An Iowa woman who quit her job selling medical respiratory products after refusing to get the COVID-19 vaccine is not entitled to unemployment benefits, a judge has ruled.

In January, Anne Wagner quit her job with the medical supplier Lincare, where she had worked for 13 years selling respirator products to assisted living facilities, medical clinics and hospitals.

From the beginning of her employment, Wagner had participated in Lincare’s employer-sponsored, BlueCross-BlueShield health insurance program. In October 2021, Lincare sent an email to all employees noting that a $50 surcharge, imposed each pay period, would be added to the health care coverage costs of any workers who were not vaccinated against COVID-19. Exceptions were allowed for those who claimed that medical conditions or deeply held religious beliefs barred them from getting the vaccine.

While continued health care coverage was contingent on employees either getting the vaccination or paying the surcharge, workers who refused both the vaccine and the surcharge could still remain employed at Lincare.

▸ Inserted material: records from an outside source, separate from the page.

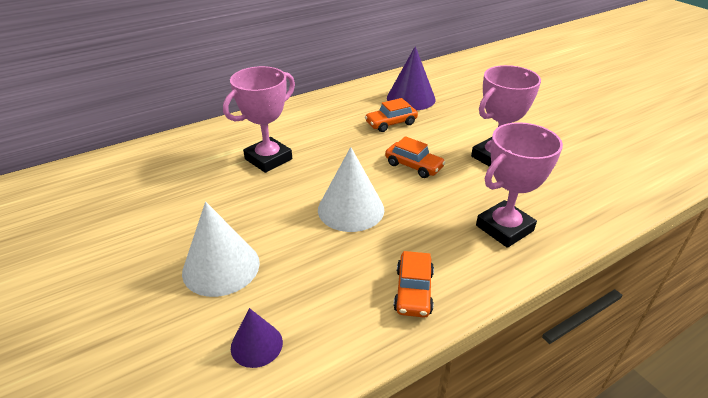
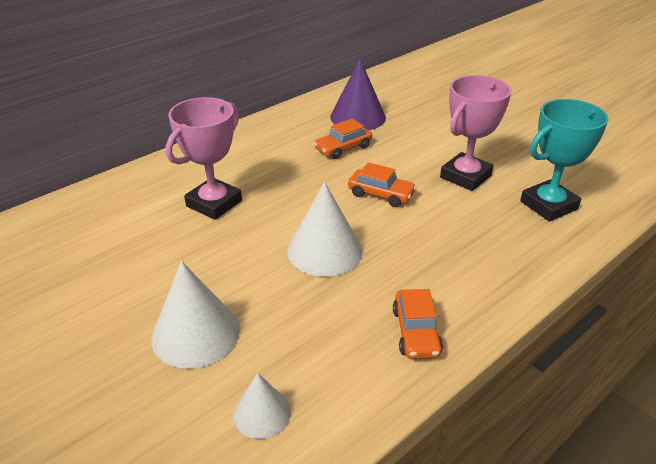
camera: 10 degrees left, 0 degrees up
(256, 344) = (262, 413): purple cone -> white cone
(504, 228) = (493, 252): pink trophy -> none
(567, 191) = (548, 205): none -> turquoise trophy

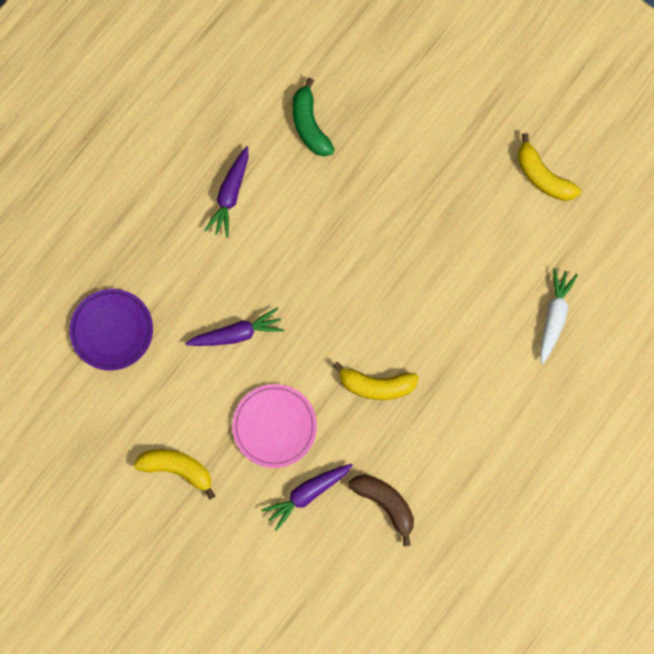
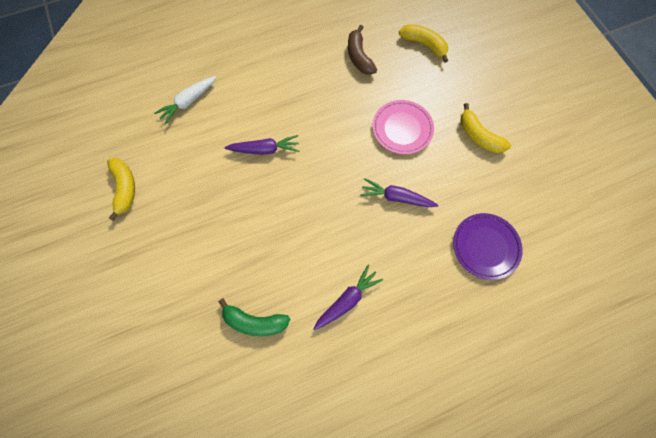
camera: 150 degrees left, 5 degrees down
(307, 494) = (402, 83): purple carrot -> purple carrot (264, 149)
(309, 125) = (255, 321): green banana -> green banana turned 90 degrees clockwise
(376, 385) = (323, 120): yellow banana -> yellow banana (424, 45)

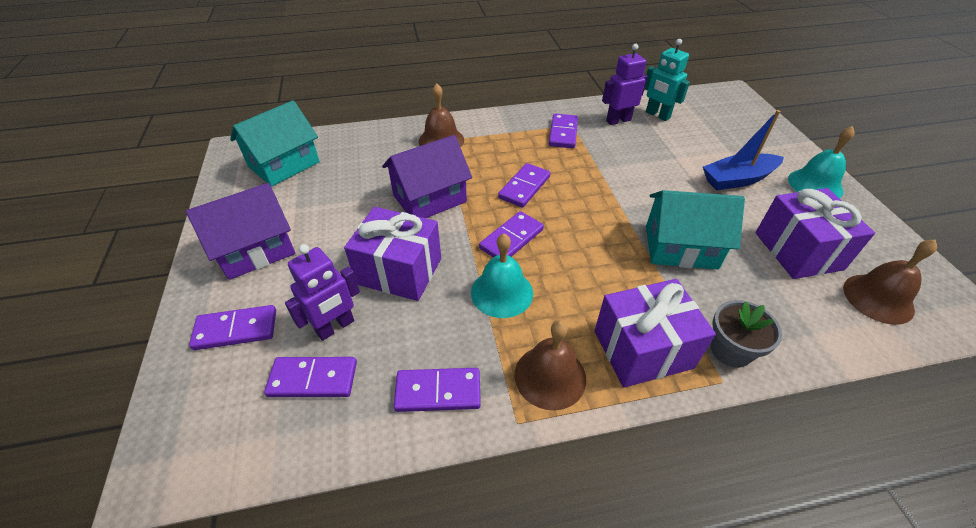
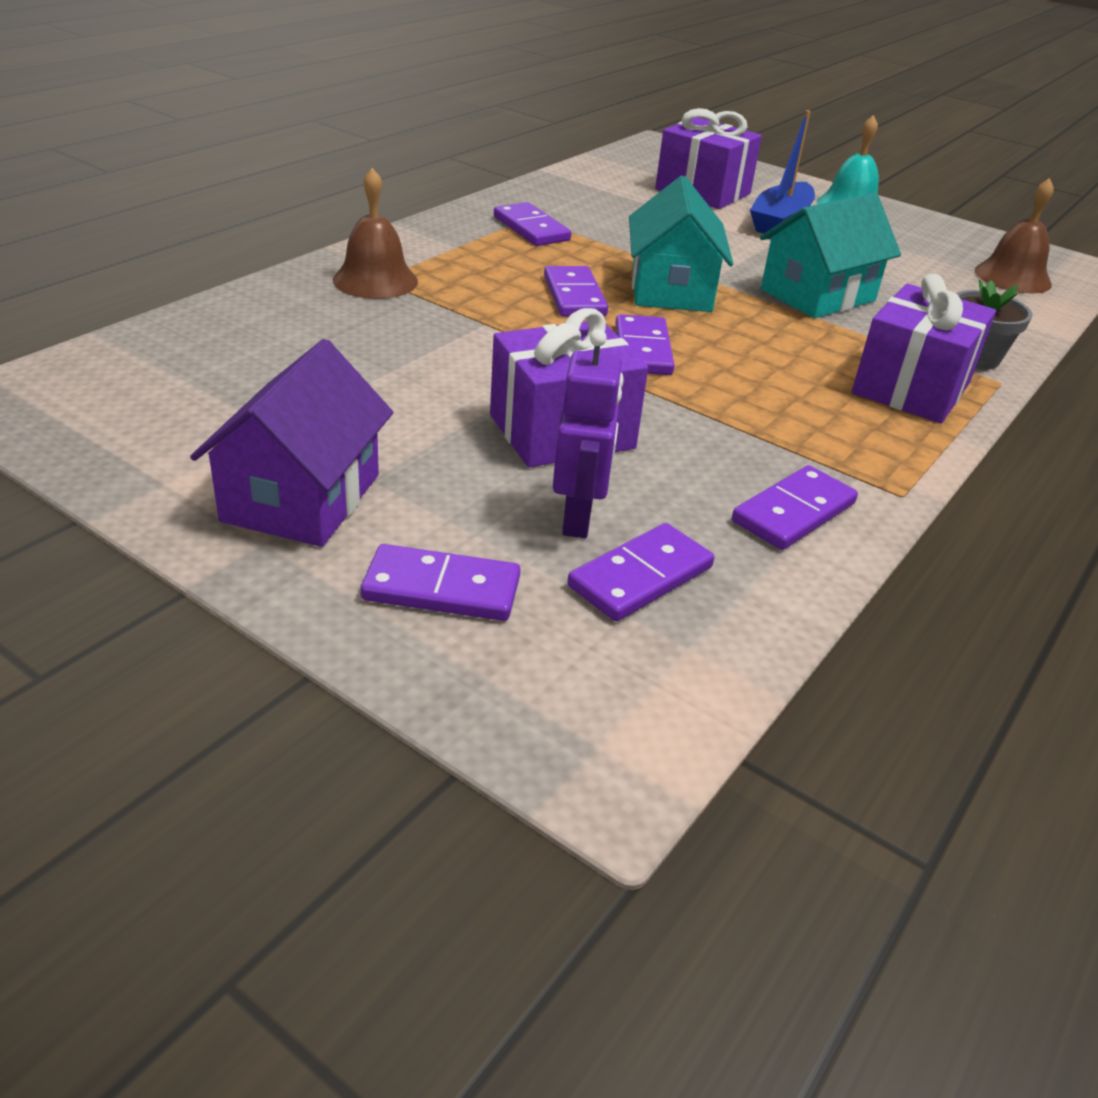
camera: 45 degrees left, 10 degrees down
(236, 329) = (442, 588): purple domino -> purple domino turned 60 degrees clockwise
(284, 164) = (150, 385): turquoise house -> turquoise house (671, 289)
(429, 198) = (470, 346): purple house -> none
(502, 292) = (713, 401): turquoise bell -> none
(550, 376) = (871, 446): brown bell -> none
(618, 120) = (576, 199): purple robot -> none
(657, 115) = (612, 183): turquoise robot -> none
(798, 251) = (912, 263): purple gift -> purple gift (702, 191)

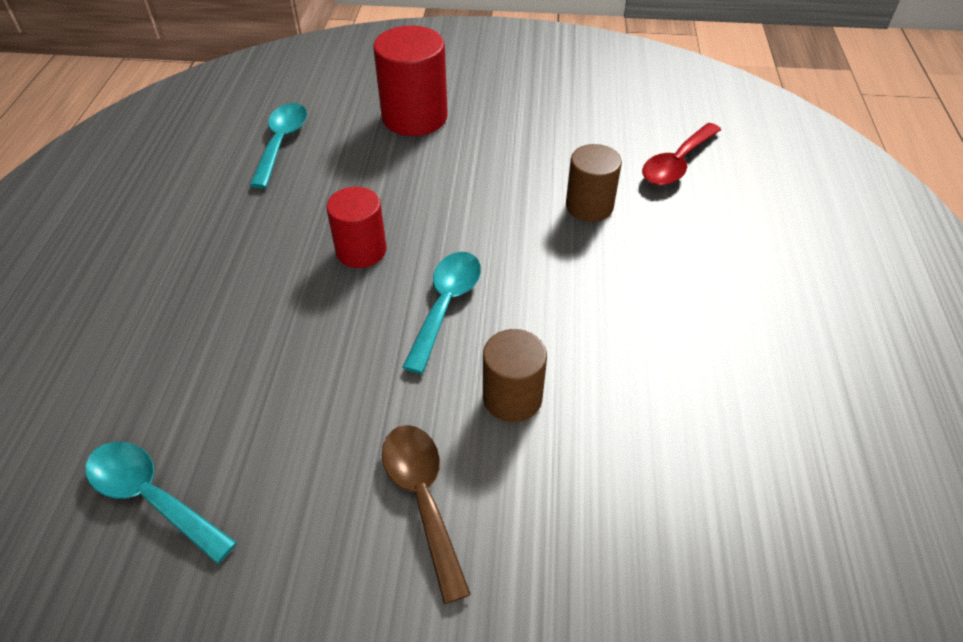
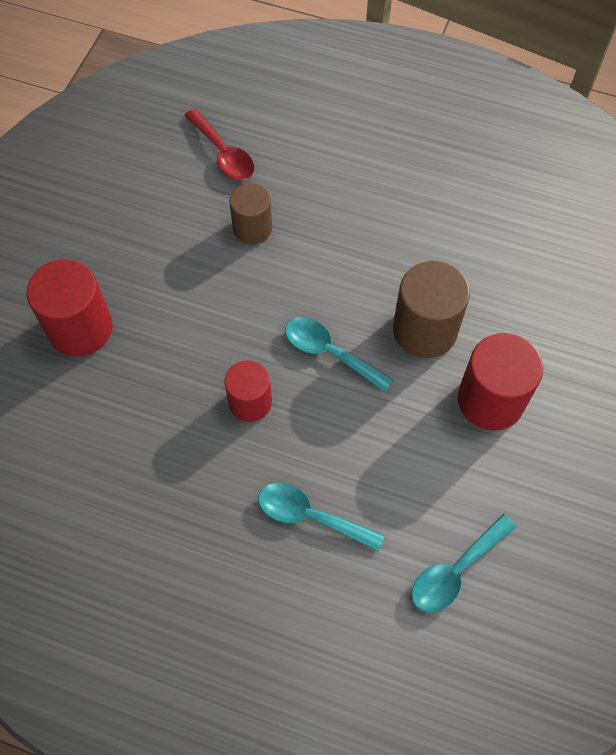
camera: 75 degrees left, 15 degrees up
(281, 142) = (73, 451): turquoise spoon -> turquoise spoon (310, 516)
(423, 498) = (490, 400): brown spoon -> red cylinder
(512, 397) = (425, 330): brown cylinder -> brown cylinder, size x1.55

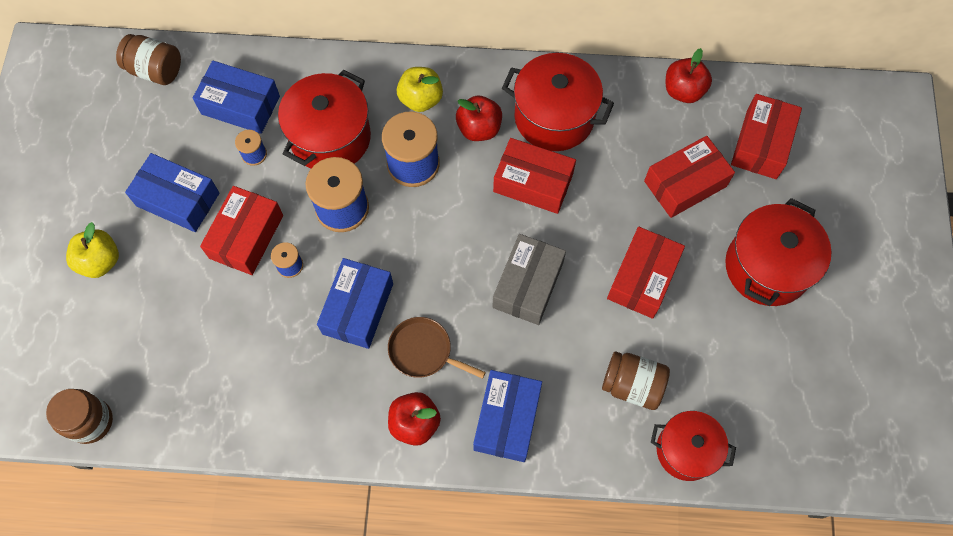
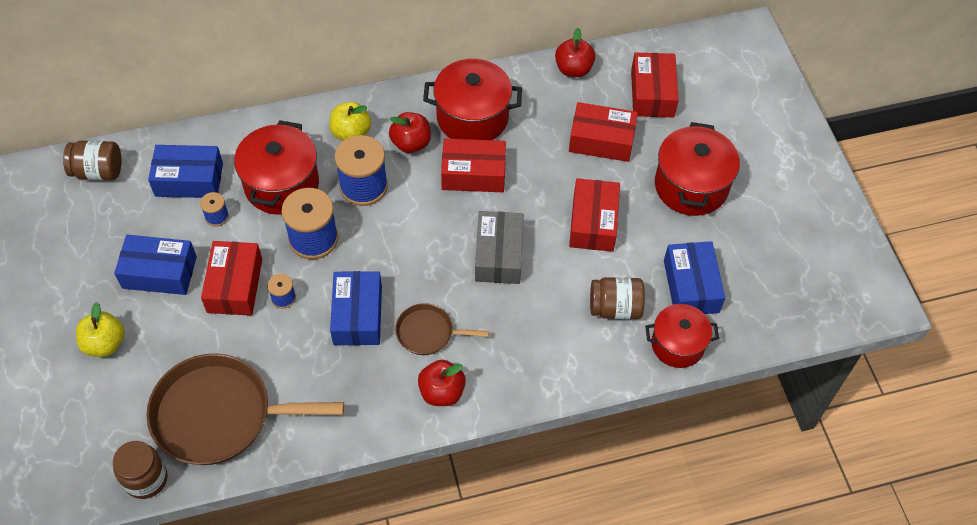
camera: 20 degrees left, 10 degrees down
(183, 375) = (219, 415): none -> brown pan
(507, 419) = (520, 365): blue box -> blue box (691, 286)
(685, 184) = (601, 140): red box -> red box turned 60 degrees clockwise

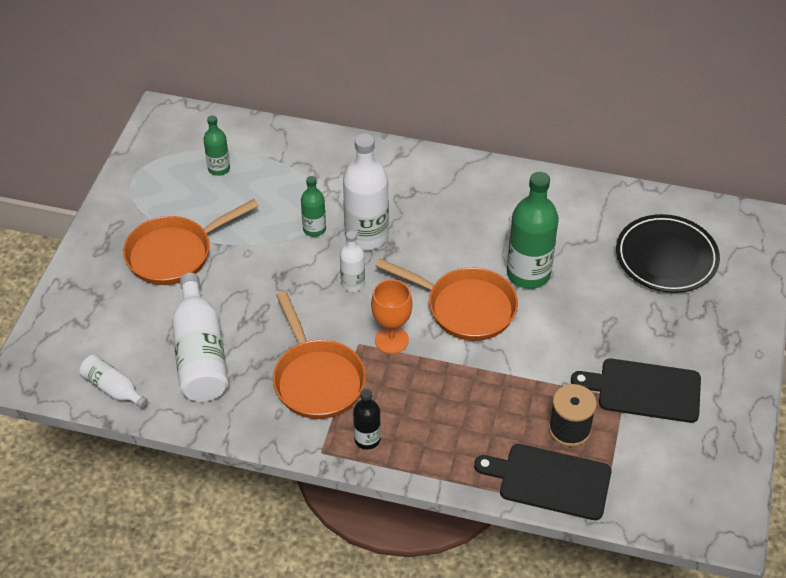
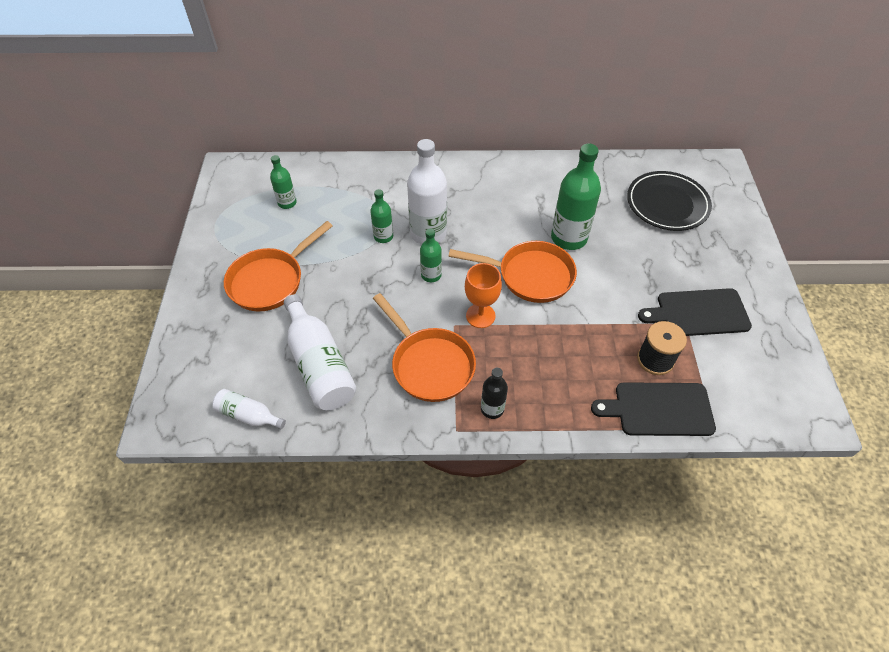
camera: 15 degrees left, 5 degrees up
(353, 284) = (431, 275): white bottle -> green bottle

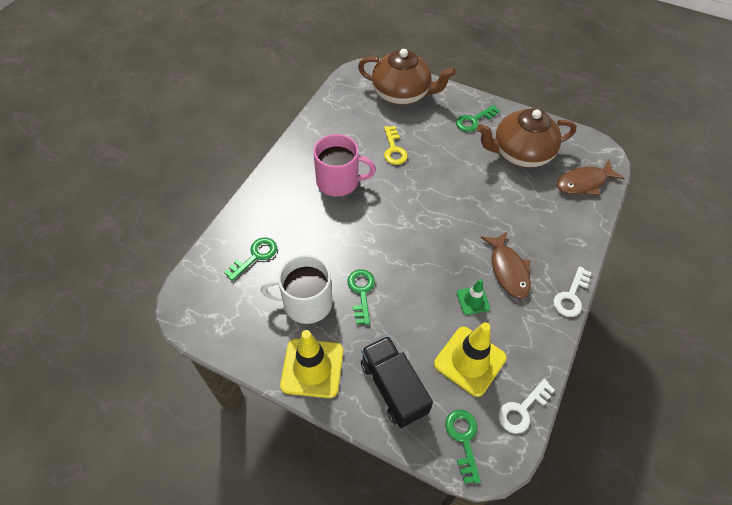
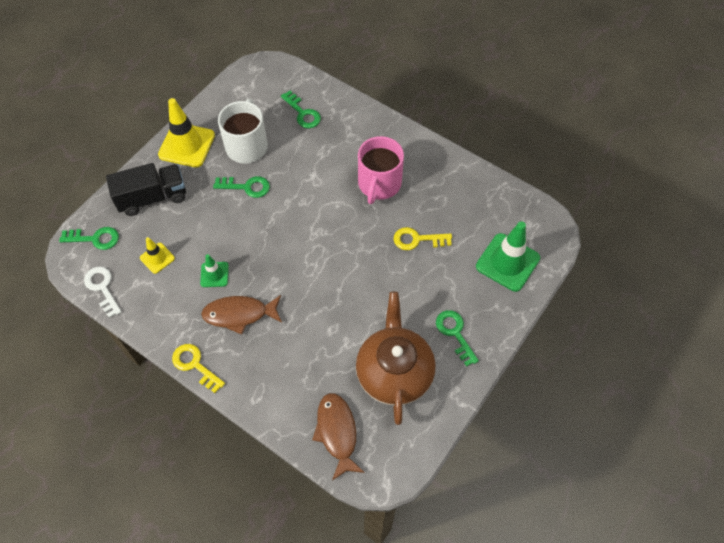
camera: 100 degrees right, 5 degrees up
(402, 94) = (507, 262): brown teapot -> green traffic cone
(469, 361) = (157, 258): yellow traffic cone -> yellow traffic cone, size x0.53
(571, 296) = (195, 365): white key -> yellow key

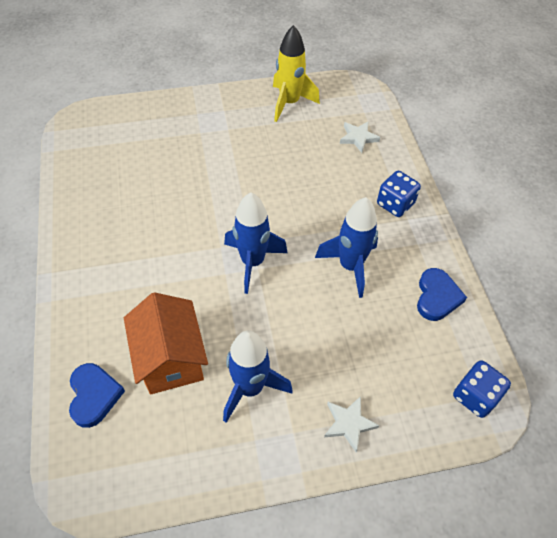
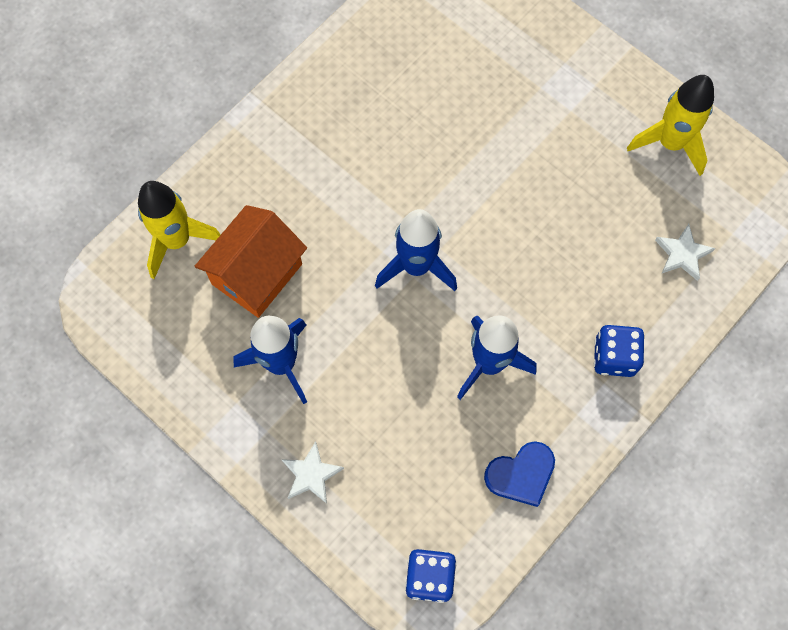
camera: 55 degrees right, 15 degrees up
(94, 395) = (177, 240): blue heart -> yellow rocket

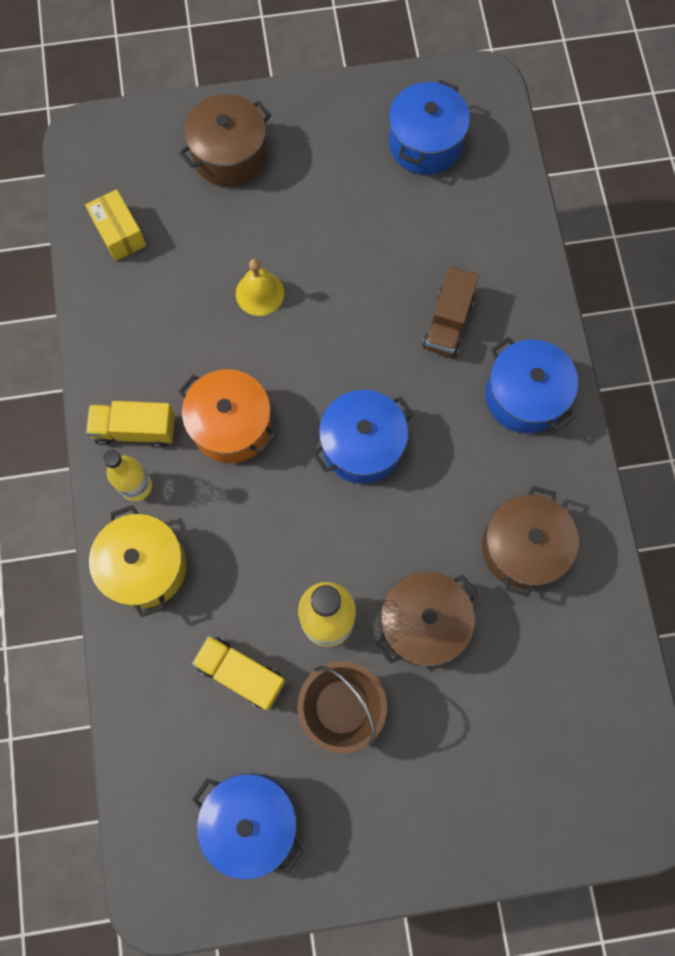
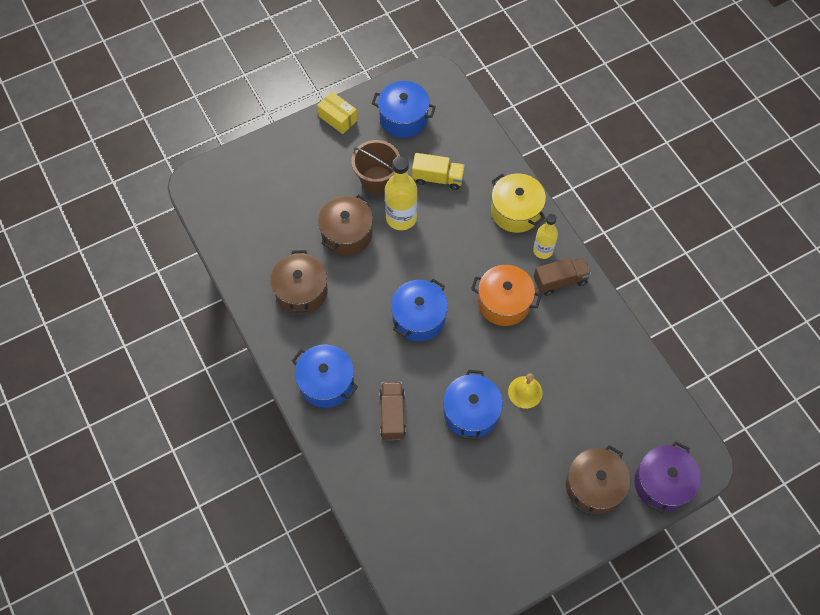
camera: 160 degrees right, 10 degrees down
(119, 233) = (638, 401): yellow box -> yellow box (338, 118)
(135, 429) = (560, 281): yellow truck -> brown truck
(146, 132) = (662, 483): none -> purple pot
(425, 143) = (456, 548): blue pot -> blue pot (471, 412)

Wagner did not seek an exemption from the vaccine requirement, but did send her employer a message stating, “Receiving the vaccine would be injurious to my health and wellbeing.”

A judge would later find that Wagner was operating “under the erroneous belief that she had contracted and recovered from COVID-19 in 2019,” which predated the arrival of the COVID-19 in Iowa by several months. Wagner had also concluded that because of this prior “infection,” she was immune from COVID-19.

In January, Wagner notified Lincare she was resigning, and she then applied for unemployment benefits.

At the time, she may have been relying on a law approved by the Iowa Legislature and the governor last fall. That law states that any individual who is discharged from employment for refusing to receive a vaccination against COVID-19 cannot be disqualified from collecting unemployment benefits.

After Lincare challenged Wagner’s application for unemployment benefits, the dispute went before Administrative Law Judge James Timberland. He ruled recently that Wagner had voluntarily quit her job without good cause and was therefore ineligible for unemployment. He noted the vaccine-surcharge requirements affected only her health care coverage, not her continued employment at Lincare.

Wagner’s “employment was at no point in jeopardy, whether based on a refusal to get vaccinated against COVID-19 or otherwise,” Timberland ruled. “The employer never conditioned (her) continued employment on submission to COVID-19 vaccination.”